Stellar Atmospheres

TL;DR

This paper reviews the methods for modeling stellar atmospheres, emphasizing the physics involved, including radiative transfer, convection, and magnetic effects, to interpret stellar spectra and understand star properties.

Contribution

It provides a comprehensive overview of the theoretical foundations and computational techniques for stellar atmosphere modeling, including LTE assumptions and non-LTE effects.

Findings

Highlights the importance of opacities and source functions in models.

Discusses the impact of stellar winds, rotation, and magnetic fields.

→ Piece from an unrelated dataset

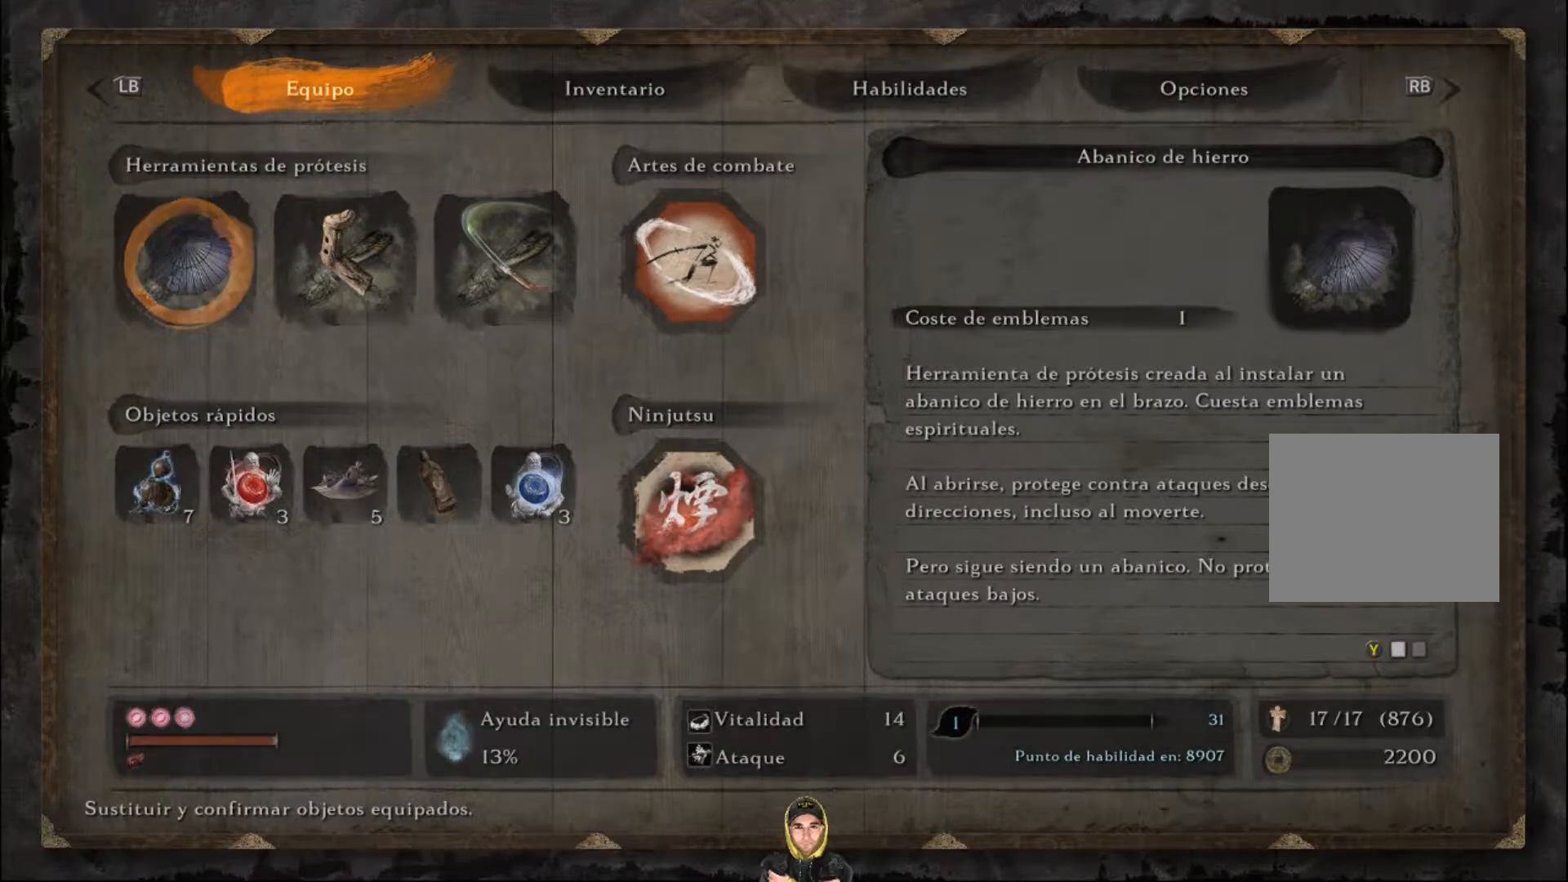
{"buttons": [], "left_stick": "center", "right_stick": "center", "events": [[166, "CIRCLE", "up"]]}
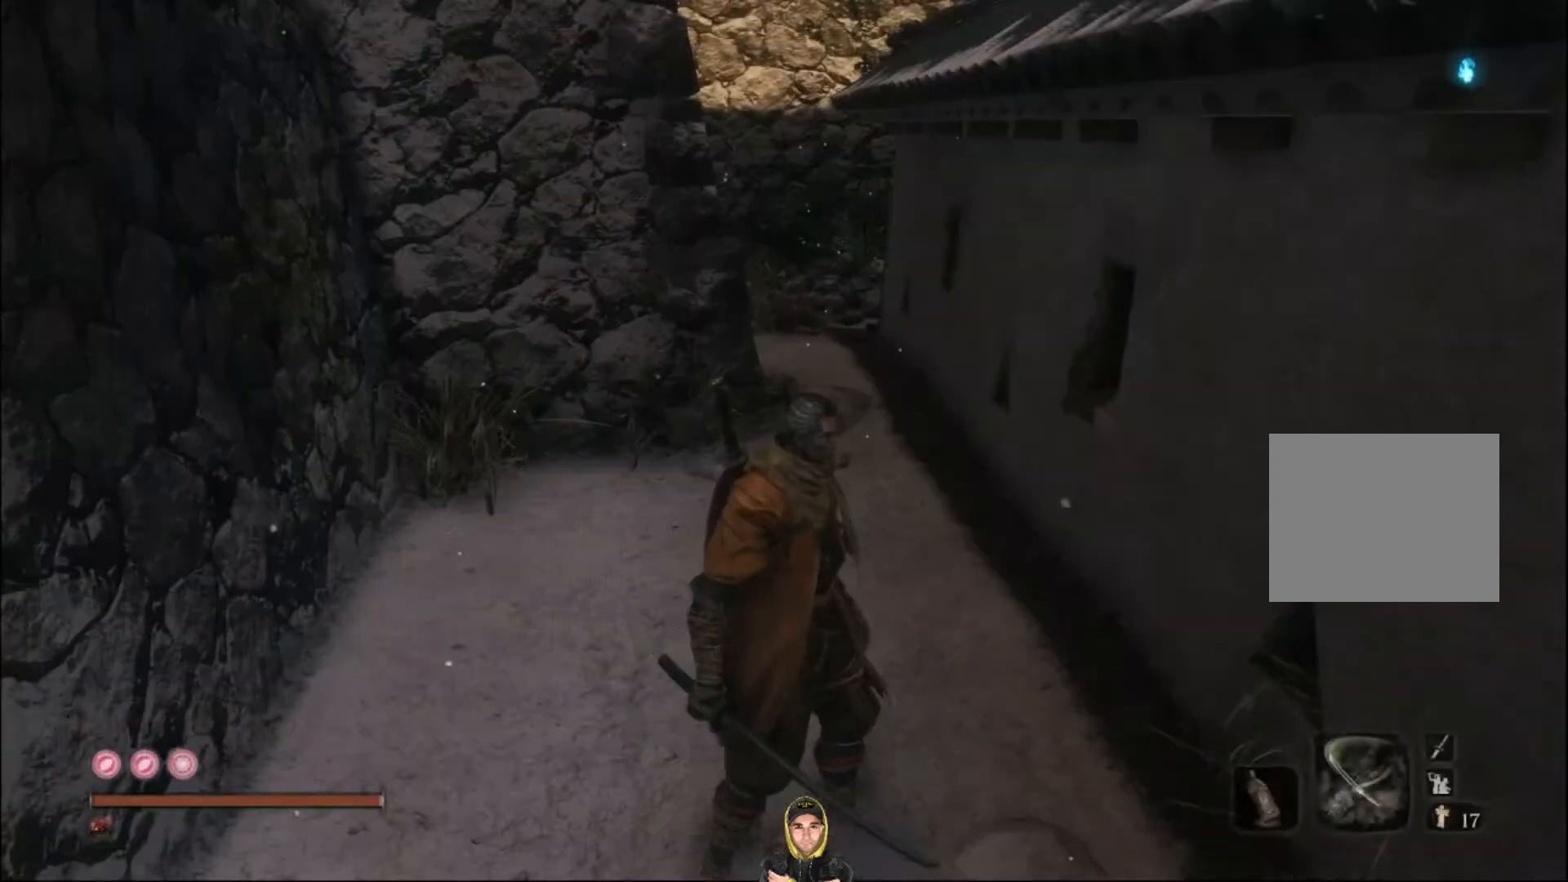
{"buttons": [], "left_stick": "center", "right_stick": "up-right", "events": [[34, "right_stick", "up-right"]]}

Outlines procedures for quantitative spectral analysis.

Abstract

Stars play a decisive role in our Universe, from its beginning throughout its complete evolution. For a thorough understanding of their properties, evolution, and physics of their outer envelopes, stellar spectra need to be analyzed by comparison with numerical models of their atmospheres. We discuss the foundations of how to calculate such models (in particular, density and temperature stratification, affected by convective energy transport in low-mass stars), which requires a parallel treatment of hydrodynamics, thermodynamics and radiative transfer. We stress the impact of emissivities, opacities, and particularly their ratio (source function), and summarize how these quantities are calculated, either adopting or relaxing the assumption of LTE (local thermodynamic equilibrium). Subsequently, we discuss the influence and physics of stellar winds (and their various driving mechanisms as a function of stellar type), rotation, magnetic fields, inhomogeneities, and multiplicity. Finally, we outline the basics of quantitative spectroscopy, namely how to analyze observed spectra in practice.